Cross Validation Error - average of each fold?

brebbles · October 22, 2018, 11:39pm

I’ve been using a custom objective and eval error (which happens to be a raw sum of errors, rather than an average per record) through a xgb.cv, and after digging into some results it seems that the value returned for eval error in a CV is the simple average of the eval error of each fold.

I appreciate that with CV the point is to have the exact same number of records in each fold, but in the case where the number of records in each fold differs even slightly, this could lead to some (even minor) biases creeping in.

Is there any way for the error metric in CV to be passed as the sum of the errors across the folds, rather than the average?

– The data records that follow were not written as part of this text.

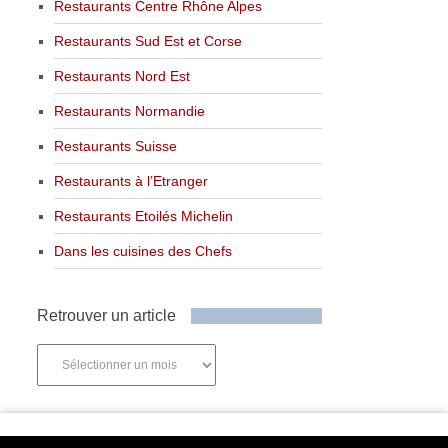
Restaurants Centre Rhône Alpes
Restaurants Sud Est et Corse
Restaurants Nord Est
Restaurants Normandie
Restaurants Suisse
Restaurants à l’Etranger
Restaurants Etoilés Michelin
Dans les cuisines des Chefs
Retrouver un article
Retrouver
un
article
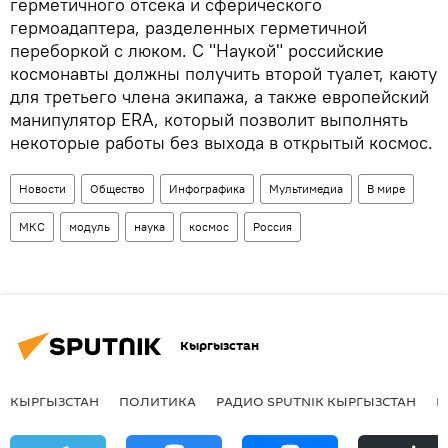
герметичного отсека и сферического
гермоадаптера, разделенных герметичной
переборкой с люком. С "Наукой" российские
космонавты должны получить второй туалет, каюту
для третьего члена экипажа, а также европейский
манипулятор ERA, который позволит выполнять
некоторые работы без выхода в открытый космос.
Новости
Общество
Инфографика
Мультимедиа
В мире
МКС
модуль
наука
космос
Россия
Кыргызстан
КЫРГЫЗСТАН
ПОЛИТИКА
РАДИО SPUTNIK КЫРГЫЗСТАН
Р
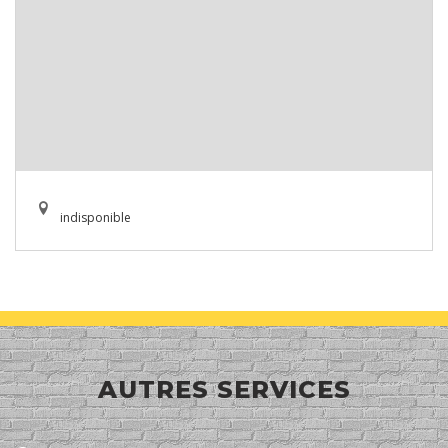
indisponible
AUTRES SERVICES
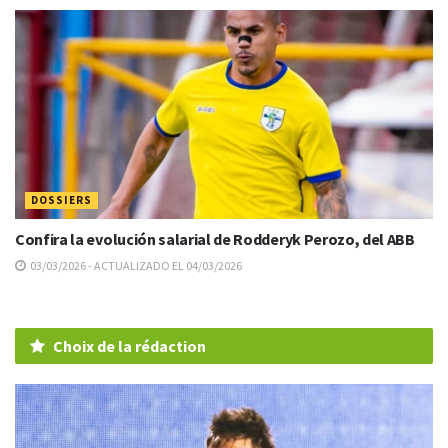
DOSSIERS
Confira la evolución salarial de Rodderyk Perozo, del ABB
03/03/2026 - ACTUALIZADO EL 04/03/2026
Choix de la rédaction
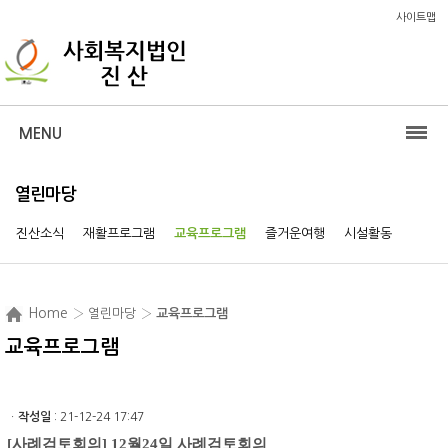
사이트맵
MENU
열린마당
진산소식
재활프로그램
교육프로그램
즐거운여행
시설활동
Home
› 열린마당 ›
교육프로그램
교육프로그램
ㆍ
작성일
: 21-12-24 17:47
[사례검토회의] 12월24일 사례검토회의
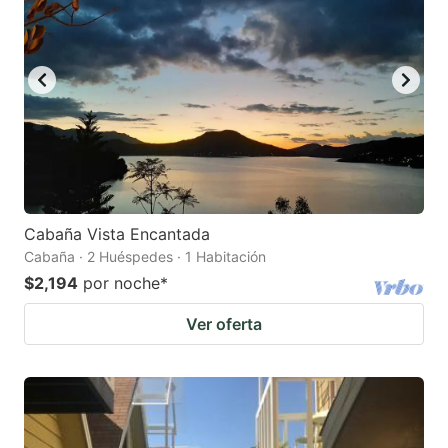
key
key
to
to
get
get
the
the
keyboard
keyboard
shortcuts
shortcuts
for
for
changing
changing
Cabaña Vista Encantada
dates.
dates.
Cabaña · 2 Huéspedes · 1 Habitación
$2,194
por noche
*
Ver oferta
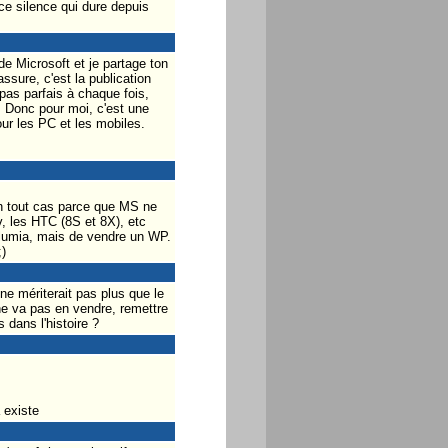
ce silence qui dure depuis
 Microsoft et je partage ton
assure, c'est la publication
pas parfais à chaque fois,
. Donc pour moi, c'est une
ur les PC et les mobiles.
en tout cas parce que MS ne
v, les HTC (8S et 8X), etc
un lumia, mais de vendre un WP.
)
l ne mériterait pas plus que le
 ne va pas en vendre, remettre
 dans l'histoire ?
 existe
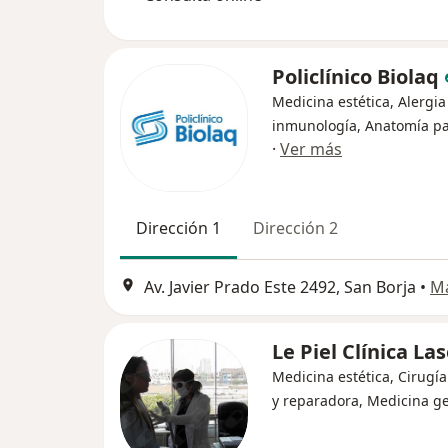
Policlínico Biolaq
Medicina estética, Alergia
inmunología, Anatomía pa
·
Ver más
Dirección 1
Dirección 2
Av. Javier Prado Este 2492, San Borja
•
M
Le Piel Clínica La
Medicina estética, Cirugía
y reparadora, Medicina g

hcho3 · October 23, 2018, 7:00am

I think you can manually edit this line to use np.sum instead of np.mean:

github.com

dmlc/xgboost/blob/e26b5d63b228729598351cb68935d6b776bb8267/python-package/xgboost/training.py#L316


        k, v = it.split(':')
        if k not in cvmap:
            cvmap[k] = []
        cvmap[k].append(float(v))
msg = idx
results = []
for k, v in sorted(cvmap.items(), key=lambda x: (x[0].startswith('test'), x[0])):
    v = np.array(v)
    if not isinstance(msg, STRING_TYPES):
        msg = msg.decode()
    mean, std = np.mean(v), np.std(v)
    results.extend([(k, mean, std)])
return results




def cv(params, dtrain, num_boost_round=10, nfold=3, stratified=False, folds=None,
   metrics=(), obj=None, feval=None, maximize=False, early_stopping_rounds=None,
   fpreproc=None, as_pandas=True, verbose_eval=None, show_stdv=True,
   seed=0, callbacks=None, shuffle=True):
# pylint: disable = invalid-name
"""Cross-validation with given parameters.

brebbles · October 30, 2018, 11:24pm

Many thanks for the reply - I’ll have a look for same in the R package.

thvasilo · October 31, 2018, 12:57pm

Just wanted to note, it’s by taking the sum that you are increasing the chances that one fold will have worse metrics, simply because it has more samples in it.

I’m not sure why you would use the sum in a CV scenario.

MattWenham · January 6, 2019, 8:52pm

Wouldn’t the sum of the errors just be the mean multiplied by the number of folds? Or am I missing something?

brebbles · January 6, 2019, 11:28pm

Yes I think you are right - I wasn’t thinking about the problem clearly. I thought it would be taking an average of averages, rather than an average of sums.